The loan process is being delayed as the banks are strict about collateral against loans. Most of the clients could not come up with it, said Mohammad Shams-Ul Islam, managing director of Agrani Bank.
He said the banks are emphasising collateral as there is a lack of trust. It is a common problem for customers to default on loans.
So, the banks are preferring to select their trusted clients for issuing loans under the stimulus package, because the recovery of the loans is the responsibility of the banks. If the banks fail to recover, they will have to pay the government from their own accounts, he added.
Agrani Bank has got a huge response from borrowers and they are scrutinising the proposals, he said.
The implementation of the stimulus package will be difficult for the private banks for not having risk-sharing arrangements, said Syed Mahbubur Rahman, managing director of Mutual Trust Bank and former chairman of ABB.
He said loans will be given based on a bank-client relationship as per the Bangladesh Bank's guidelines over the implementation of the package.
So, the banks will be very cautious about selecting clients, he said in a recent online discussion with Bangladesh Institute of Bank Management.

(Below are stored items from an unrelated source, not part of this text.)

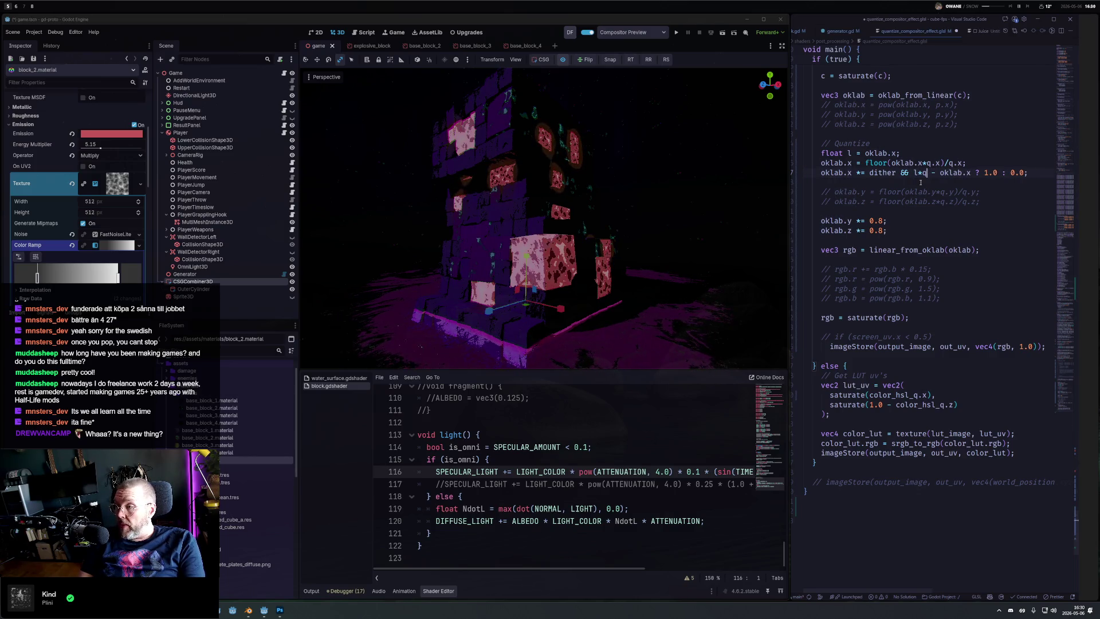
Step: Parenthesize (l - oklab.x) and compare it with > 1.0/q.x
key(ctrl+shift+Right)
key(ctrl+shift+Right)
key(ctrl+shift+Right)
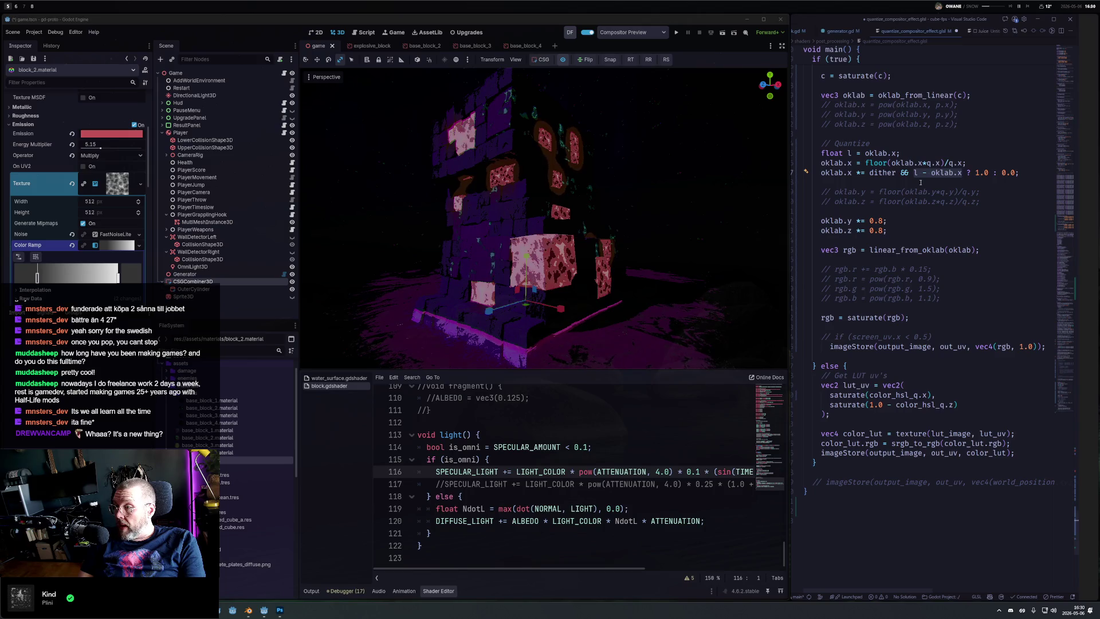
text(()
key(Right)
text(> 0.)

He said though liquidity is not the problem right now, it will be a problem in the long run as deposits have been declining. So, more relaxed policy measures are needed to support the banks, he opined.
However, economists think that easier terms for the loans are needed for the businesses to start a turnaround.
Conditions for implementing the stimulus package needs to be more relaxed to release money, said Dr Ahsan H Mansur, an economist and also executive director at Policy Research Institute.
He said introducing a credit guarantee scheme will not be wise in Bangladesh perspective. But the central bank should take at least 50 percent risk-sharing measures to encourage banks to implement the package.